Uma coisa é os outros levando vantagem, a outra é a vantagem que nós levamos[ii].
Estes “imperativos éticos”, por menores que sejam se comparados com a corrupção
e a vantagem dos políticos burgueses e dos grandes capitalistas, precisam ser
debatidos com os trabalhadores para lhes imputar suas devidas responsabilidades sociais.
Uma
dessas responsabilidades é a necessidade de levar em consideração as caras
experiências do passado que verteram muito sangue e muitas lágrimas.
Os
partidários do partido revolucionário e os partidários do antipartidarismo; ou:
como a ingenuidade se deixa manipular pela maldade!
Naqueles
que possuem um sistema de crenças religioso ou místico percebe-se uma tendência
a apoiar aquilo que gostaria que fosse verdade (podemos condescender que no
campo político também desenvolvem-se nos militantes certas tendências de
sistemas de crenças fechados que podem se converter em dogmas nefastos). Nestes
casos, agem os afetos, que caminham no sentido do seu sistema de crença pré-estabelecido.
Estas mentes não gostam de explicações singelas e dolorosamente reais; preferem algo fantástico, surreal e místico
pelas sensações que causam no cérebro e no sistema nervoso de quem crê. A
divisão psíquica do indivíduo descrita pelo psicanalista Christian Dunker serve
perfeitamente para ilustrar essa afirmação: muitas pessoas sabem que agem de
forma errada, mas continuam agindo como se não soubessem. Segundo Dunker, isso
é o “retrato de como o saber é impotente diante do gozo”[iii].
Percebemos
também que muitas pessoas que atribuem todos os problemas políticos à
existência de partidos e de “interesses partidários”, ignoram o debate teórico
do movimento operário que acumulou e condensou grandes experiências do passado.

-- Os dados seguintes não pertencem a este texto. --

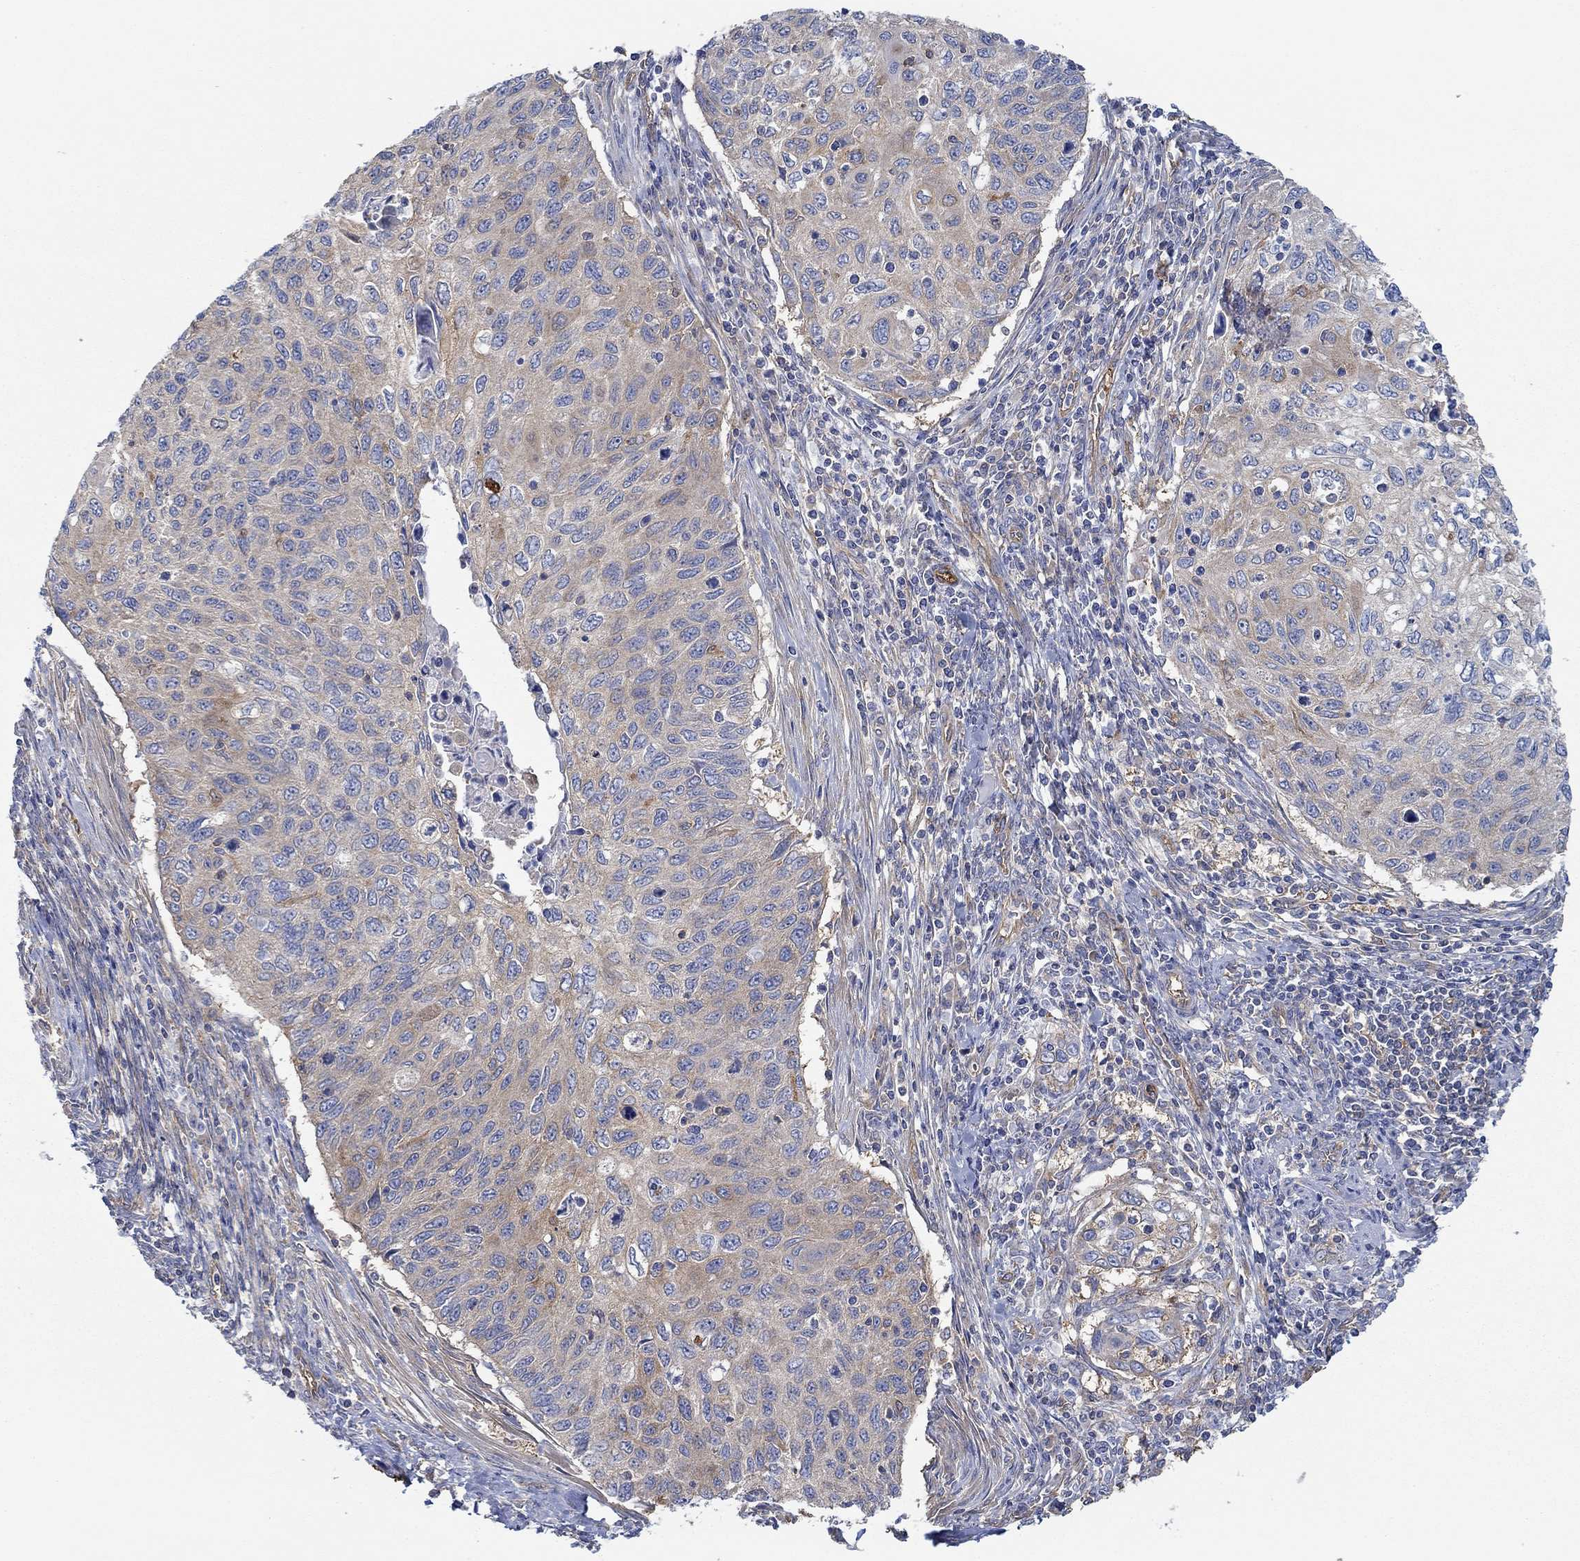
{"staining": {"intensity": "moderate", "quantity": "<25%", "location": "cytoplasmic/membranous"}, "tissue": "cervical cancer", "cell_type": "Tumor cells", "image_type": "cancer", "snomed": [{"axis": "morphology", "description": "Squamous cell carcinoma, NOS"}, {"axis": "topography", "description": "Cervix"}], "caption": "A micrograph of human squamous cell carcinoma (cervical) stained for a protein displays moderate cytoplasmic/membranous brown staining in tumor cells.", "gene": "SPAG9", "patient": {"sex": "female", "age": 70}}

Por exemplo: ao mesmo tempo em que condenam a existência de partido, não
percebe que muitas vezes a direção de um sindicato é dominada por militantes de
partidos que, apenas por dizerem priorizar o sindicato e não o seu partido –
como se isso fosse, no geral, possível –, recebem toda a confiança destas
mesmas pessoas, que lhe depositam os votos e as ilusões. O mesmo vale para um
candidato em eleições que, apesar de se candidatar por um partido, diz-se
“acima do partido”; aí as pessoas acreditam estar votando apenas “num amigo,
parente” ou “num conhecido” que, apesar de estar em um partido, supostamente “seria
diferente dele”. Em compensação, quando se deparam com militantes ligados à organizações
revolucionárias, que falam abertamente possuir um programa político ou um
“partido revolucionário” (pelo menos a intenção de construir um), estas pessoas
são as primeiras a semear a dúvida e a desconfiança, muitas vezes virando as
costas a quem lhe diz a verdade abertamente.
Por isso,
podemos concluir que uma calúnia tem mais força que uma denúncia coerente,
baseada na experiência histórica e concreta. A mente comum, crente e iludida,
tende a cultuar a maldade não assumida e a condenar a verdade aberta. A maldade
aberta não gera dúvida sobre as suas ações; já a verdade baseada na bondade e
na clareza de ações, muitas vezes, sim. Lamentavelmente os trabalhadores não
são educados para o debate questionador de uma comunidade científica sadia, mas são levados a acreditar em todo o
tipo de embuste místico, religioso e político, guiados pelas ilusões plantadas
pelos governos, igrejas e a mídia comercial. Assim, ficamos refém de dogmas e
não de um debate livre capaz de despertar o que há de melhor em nós.
Como se tudo
isso não bastasse, há o problema da coragem de se olhar a realidade de frente.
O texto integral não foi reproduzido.